The 2011 All-Star Home Run Derby went down Monday night, and it was a grand old time. Expensive beer flowed; Little Leaguers raced across the field on tiny legs in attempts to catch fly balls; the stands of Chase Field, packed to capacity, rose and ebbed as Adrian Gonzales and Robinson Cano blasted white asteroids into the stands
And thanks to my Big Unit, I was there.
Flashback: remember when I told you guys the Big Unit was my favorite hot dog in town? That was before I had to scarf it.
I'm at Alice Cooperstown in downtown Phoenix, baking under the heat of the midday sun on a raised stage erected specially for this event: the Bases Loaded Hot Dog Contest. Nine other competitors and I, randomly chosen from entries online and at the restaurant, are here to see who can eat a Big Unit the fastest.
But this is not the regular Big Unit. Oh no. This was made special for Adam Richman during his visit in 2010. Now on the menu as "Adam Richmond's (sic) Bases Loaded Big Unit," this behemoth sports a 22-inch frank served on a whole baguette and loaded down with chili, bacon bits, cheese sauce, sauerkraut, chopped jalapenos, diced tomatoes, onions, sweet relish and shredded cheddar, with a grip of French fries on the side. Three pounds of wiener, bun and toppings, to be eaten lickety-split.

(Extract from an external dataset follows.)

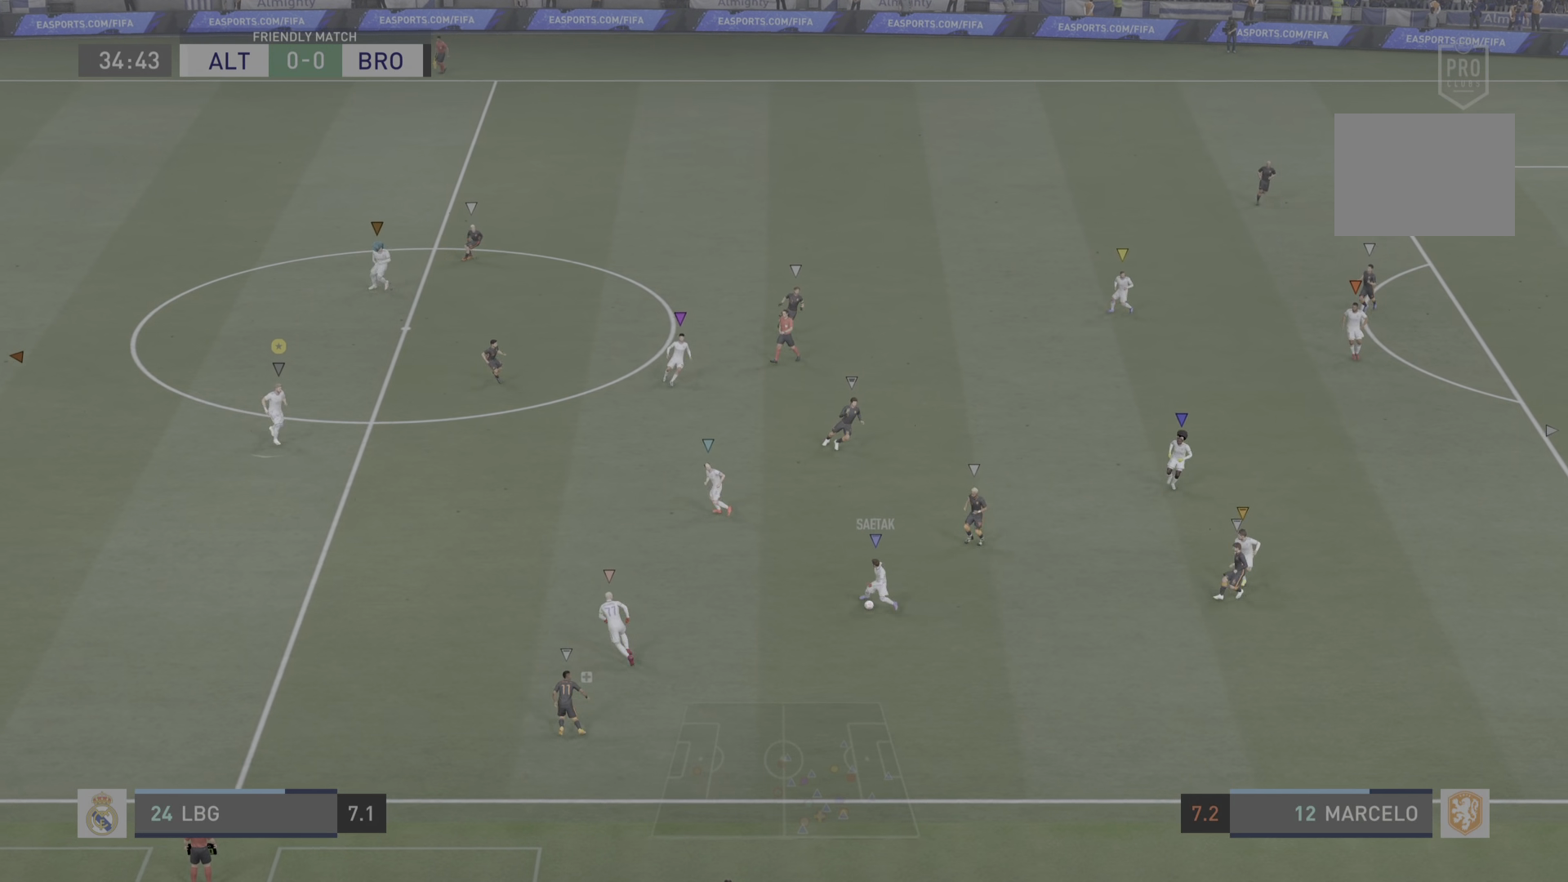
{"buttons": [], "left_stick": "center", "right_stick": "center", "events": [[151, "left_stick", "up-left"], [251, "left_stick", "center"], [384, "L2", "up"]]}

The prizes? The three fastest finishers get their choice of tickets to the MLB All Star Game or Home Run Derby. Everyone else who finishes gets a $100 VISA card. I've done way more for way less.
The ten dogs are carried out to us to a chorus of alarms that ring every time someone orders a Big Unit at Cooperstown. W're counted down and the battle begins.
It's always fun to watch the differing eating strategies at group events like this. A guy at the end of the table is attempting to eat the Big Unit like a regular hot dog; no easy task. The man next to me is eating the meat first, then drenching the remaining starches and toppings with water so he can mash them all together with his fingers and scoop them in his mouth. Aside from being a novel and seemingly fast approach, it's also giving me the chunders. For my part, I use my utensils to mince the dog into teeny bites while I chew. Compared to the guy next to me, I look like a regular Miss Manners.
As happens with most foods, the ingredients that lend the Big Unit any redeeming nutritional value are what make the experience sickening. This thing has more sweet relish and sauerkraut that a man should be forced to eat in a month, let alone half an hour. And let it be known far and wide I am no fan of jalapenos. Juice squirts from the diced tomatoes as I chew. I almost lose it several times, but I carry on, slowly but surely.
Fellow competitors, unaware of what they were getting into, start to drop like flies. Two back out before I'm halfway through the dog. Another two drop a few minutes later. All look seriously unhappy with whatever's going on in their stomachs.
As time goes on, front runners emerge. Jason, the beast to my right, is in the lead. It appears his soggy strategy paid off; about half an hour after we began, he takes his last bite and grabs a pair of tickets to the All-Star Game.
First place now locked, I want to back out VERY badly. But I have an audience, and a group of kids right in front of me, cheering me on. I have to do it for the children!
Now standing, sweating and in major gastric distress, I nonetheless power through and take the final few bites to secure second place. It's amazing what you can do with the crowd's support. I look down at the tattered remains of the checkered paper the Big Unit was served on. Big chunks are gone -- in my zeal, I'm fairly certain I ate two or three bites of it.
I exit the stage -- slowly, food-drunk -- to claim my prize of derby tickets and a tiny brown gift basket of mystery treats. Soon after, Stephanie -- the only woman with a unit big enough to compete -- eventually grabs third place.
I open the gift basket, which holds breath mints, gum and Tums. All will be useful. And the Home Run Derby tickets? Those came in handy, too.